With the instinctive dread of a native, he knows well what that means, and instantly turns in horror towards the mainland to escape. But his quicker, intenser movements make his feet sink in deeper, up to the ankles. He plunges madly this way and that, calling wildly for help. But there is nobody to hear, and the more he plunges the deeper he sinks. Now he turns to the left, seeking to find a footing beyond the edge of the treacherous bed of quicksand. And now frantically to the right, and now up towards mainland, but he only sinks down the deeper into the smooth, slippery sand. Now the sand is to his knees, and now over his loins; then its pressure crowds in about his vitals, while he stretches out his arms wildly and shrieks piteously for help, and the pressure is seen in the blood coming from mouth and nose and ears. And now only the head is above the smooth level of pretty sand, and now just a pair of glaring, blood-shot eyes, and now a tuft of hair. Then only a smooth stretch of pretty shining sand. And above the sky is blue, the sun shining, the air so fine, and the sea laughing.

That is the working of nature's law. It is true alike of all her laws. Here it was the law of gravitation that ruthlessly, mercilessly, inexorably drew down the man who had given himself unwittingly over to its power. The same action marks this law of sin of which we are talking. Whoever comes within the sphere of its power will find it working in the same quiet, sure, merciless way. Law knows no mercy. Oh! yes, there is a provision sometimes made in human law for certain days of grace in meeting financial obligation. But it simply means that, if the brief time allotted find you unready with the money, the house may be sold from over your head, and you left in the cold night unsheltered. That is surely great grace.

Here in this old tale of the native of Brittany is an illustration of the working of law, the logical sequence of cause and result. With slow pace, bit by bit, with mercilessly sure tread the law of sin works out its logical way endlessly. Sin pays in installments, but in full, with a final fullness beyond anybody's power to compute.

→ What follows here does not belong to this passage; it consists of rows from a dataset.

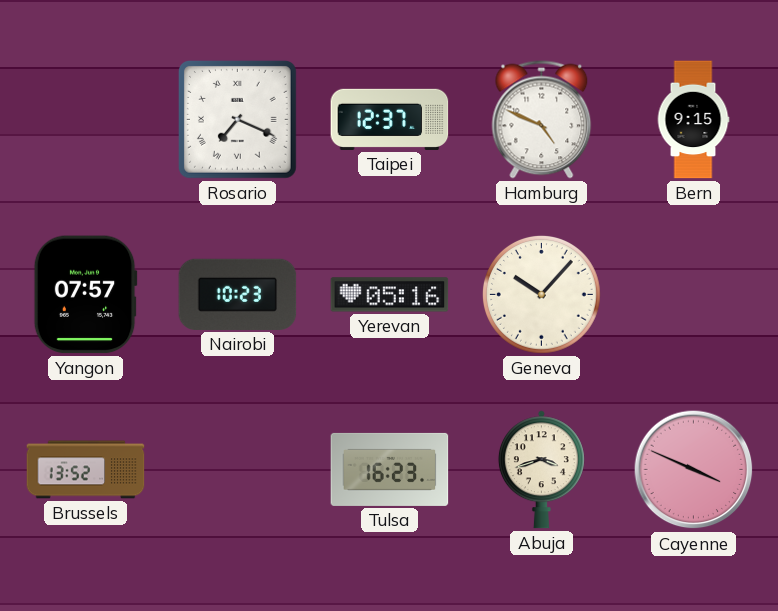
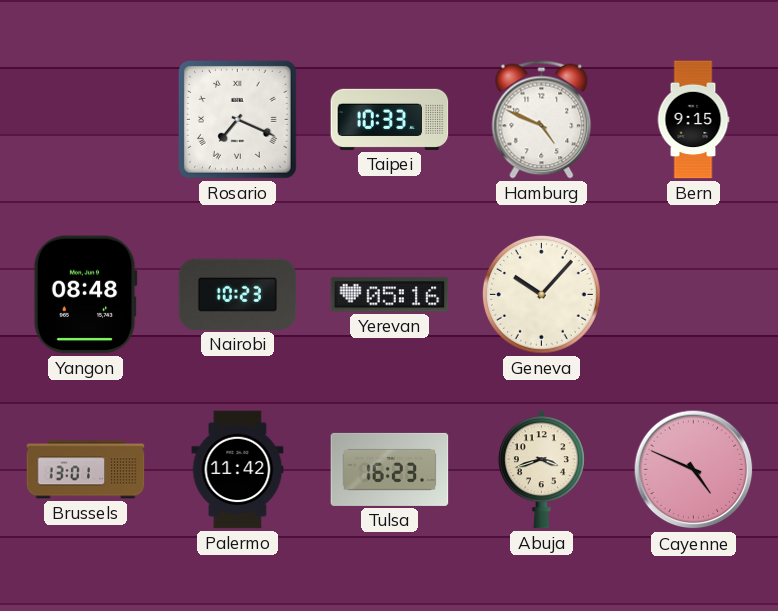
Taipei: 12:37 -> 10:33
Yangon: 07:57 -> 08:48
Brussels: 13:52 -> 13:01
Palermo: none -> 11:42
Cayenne: 3:49 -> 4:49
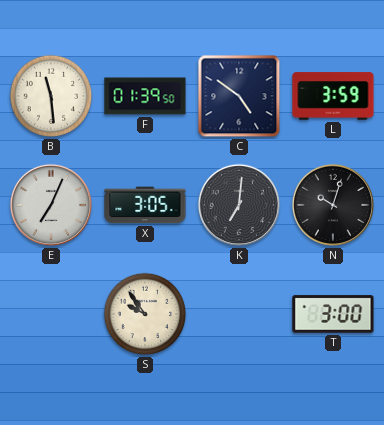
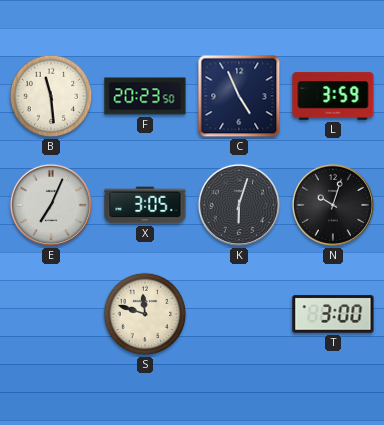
F: 01:39 -> 20:23
C: 4:51 -> 4:56
K: 7:01 -> 6:03
S: 9:54 -> 11:48
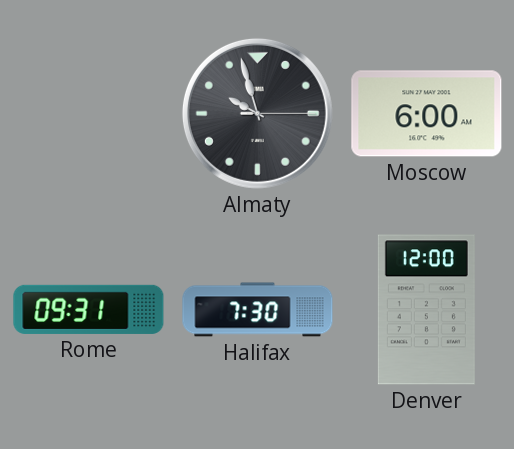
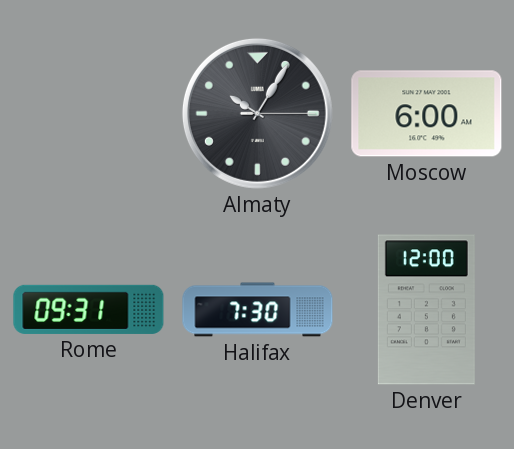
Almaty: 9:57 -> 10:05
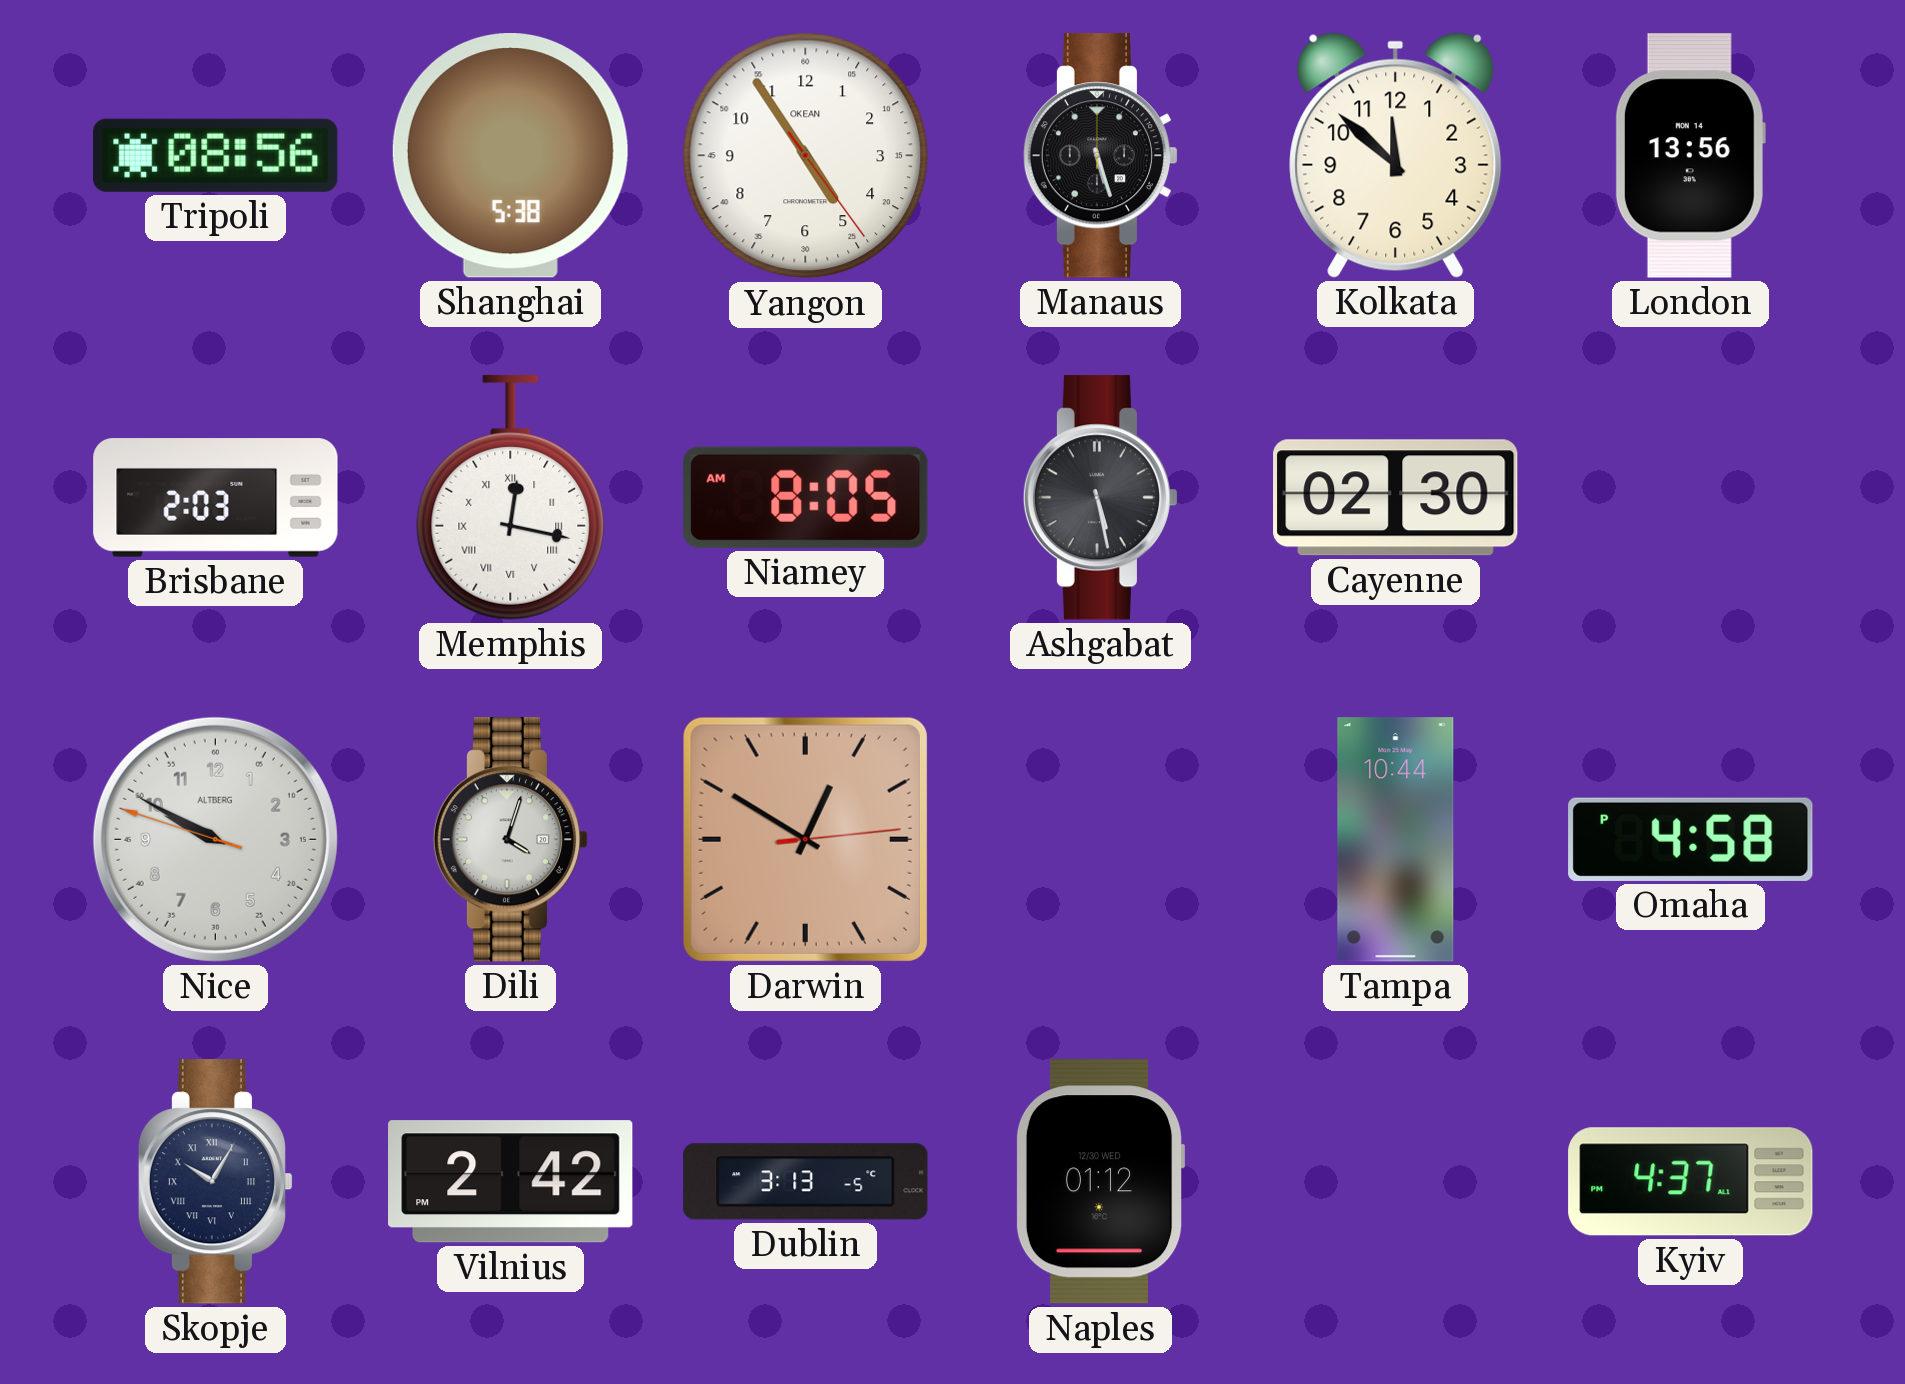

There is a seventh fact to be noted here, that should be marked very keenly, and not forgotten. Sin is self-executive. That is to say, every sin pays its own bills. Sin keeps an independent bank account and checks out all its own payments. And it can be said very positively that there is no result of sin except that which works out of itself. Yet that is terrific beyond the power of the imagination to picture, or of words to tell. You may, if you choose to, leave God out of your thinking about this. Yet that does not affect the tremendous fact put down here. Sin has bound up in itself all the terrific consequences that ever come. The act of sin unlooses the demons bound within, and they do but carry out to the full what the man began. Sin works automatically. It is self-executive.